• **ACTION ITEM**
Which lines of the data include the string "right"? List them all.

• **STUDY MATERIAL**
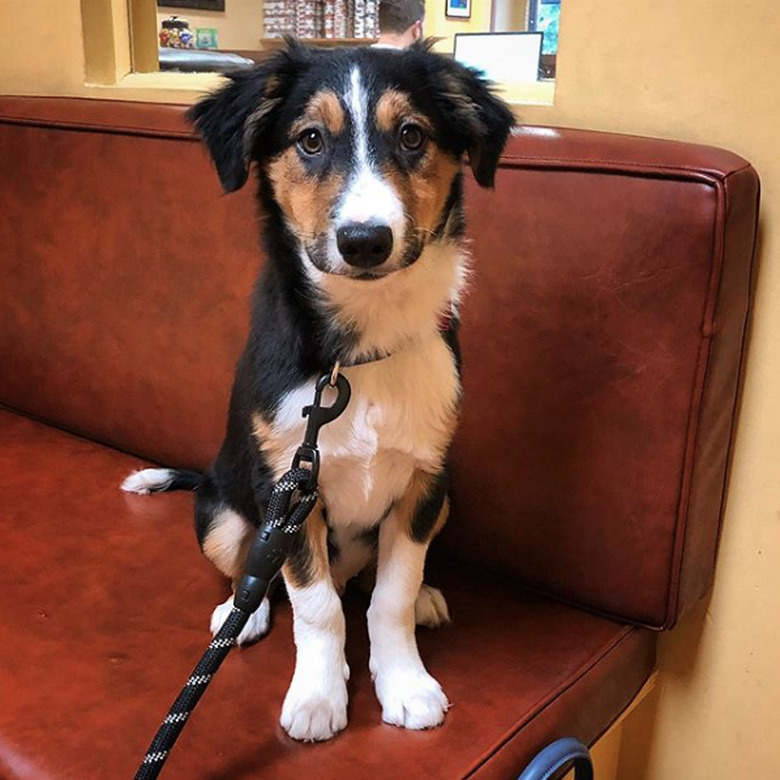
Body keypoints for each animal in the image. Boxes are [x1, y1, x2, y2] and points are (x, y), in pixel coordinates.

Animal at [120, 38, 512, 744]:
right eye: (309, 140)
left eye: (412, 135)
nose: (365, 241)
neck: (357, 352)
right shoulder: (292, 488)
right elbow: (316, 604)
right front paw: (317, 697)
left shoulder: (425, 481)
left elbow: (390, 598)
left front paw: (406, 682)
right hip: (223, 510)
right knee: (251, 569)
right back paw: (239, 614)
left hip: (445, 501)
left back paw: (426, 596)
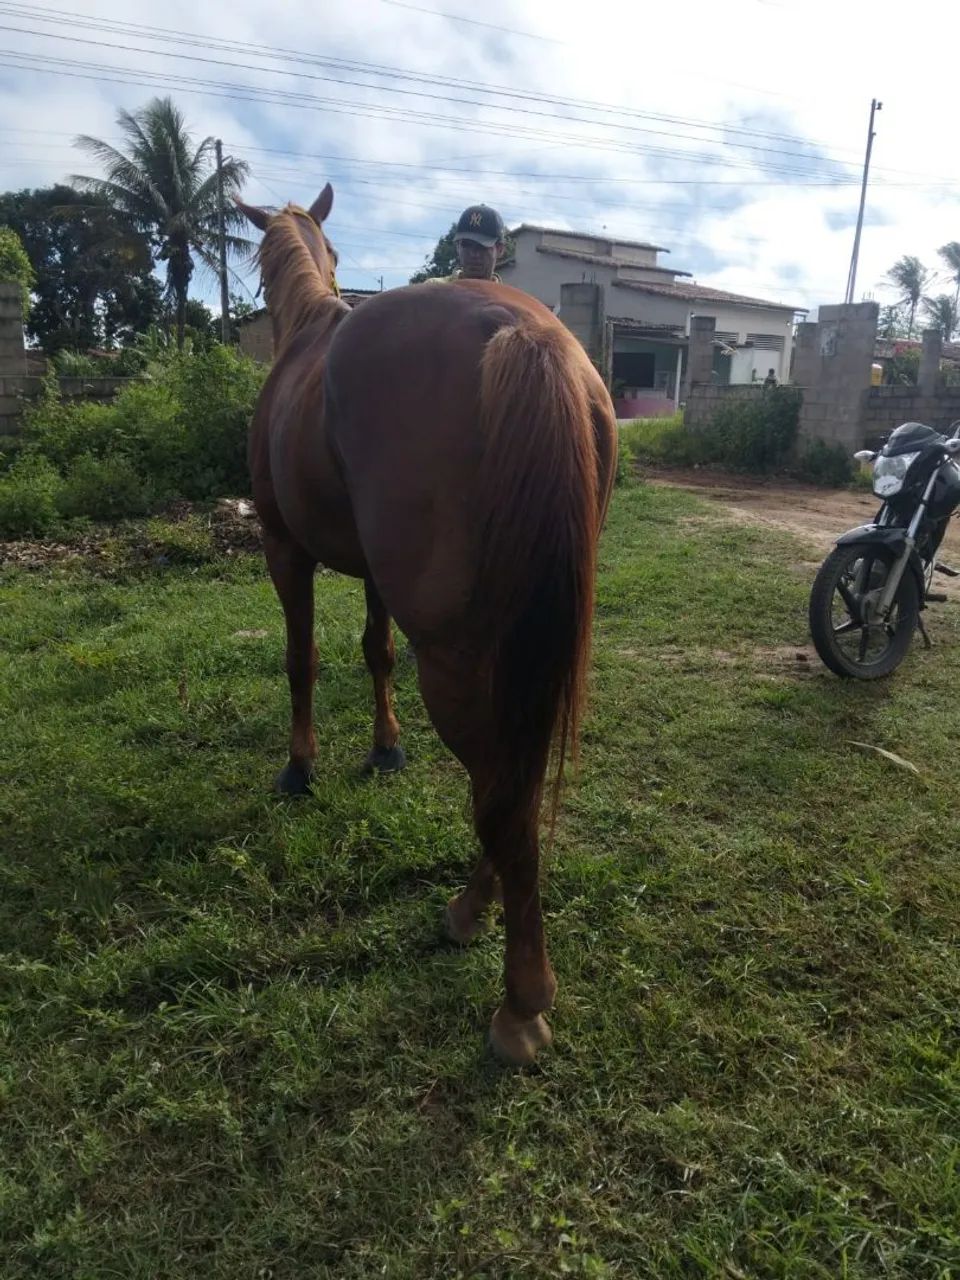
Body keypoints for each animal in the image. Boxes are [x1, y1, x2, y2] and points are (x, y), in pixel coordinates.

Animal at [237, 185, 617, 1065]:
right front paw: (384, 747)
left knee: (503, 796)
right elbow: (374, 653)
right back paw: (474, 912)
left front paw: (300, 765)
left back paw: (518, 1002)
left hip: (457, 657)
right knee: (510, 783)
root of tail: (526, 333)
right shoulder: (375, 578)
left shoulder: (283, 548)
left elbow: (302, 659)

• **SOLUTION FOR THIS EXERCISE**
right eye: (309, 140)
right shoulder: (292, 488)
right elbow: (316, 604)
right front paw: (317, 697)
right hip: (223, 510)
right knee: (251, 569)
right back paw: (239, 614)
right front paw: (384, 747)
right elbow: (374, 653)
right back paw: (474, 912)
right knee: (510, 783)
right shoulder: (375, 578)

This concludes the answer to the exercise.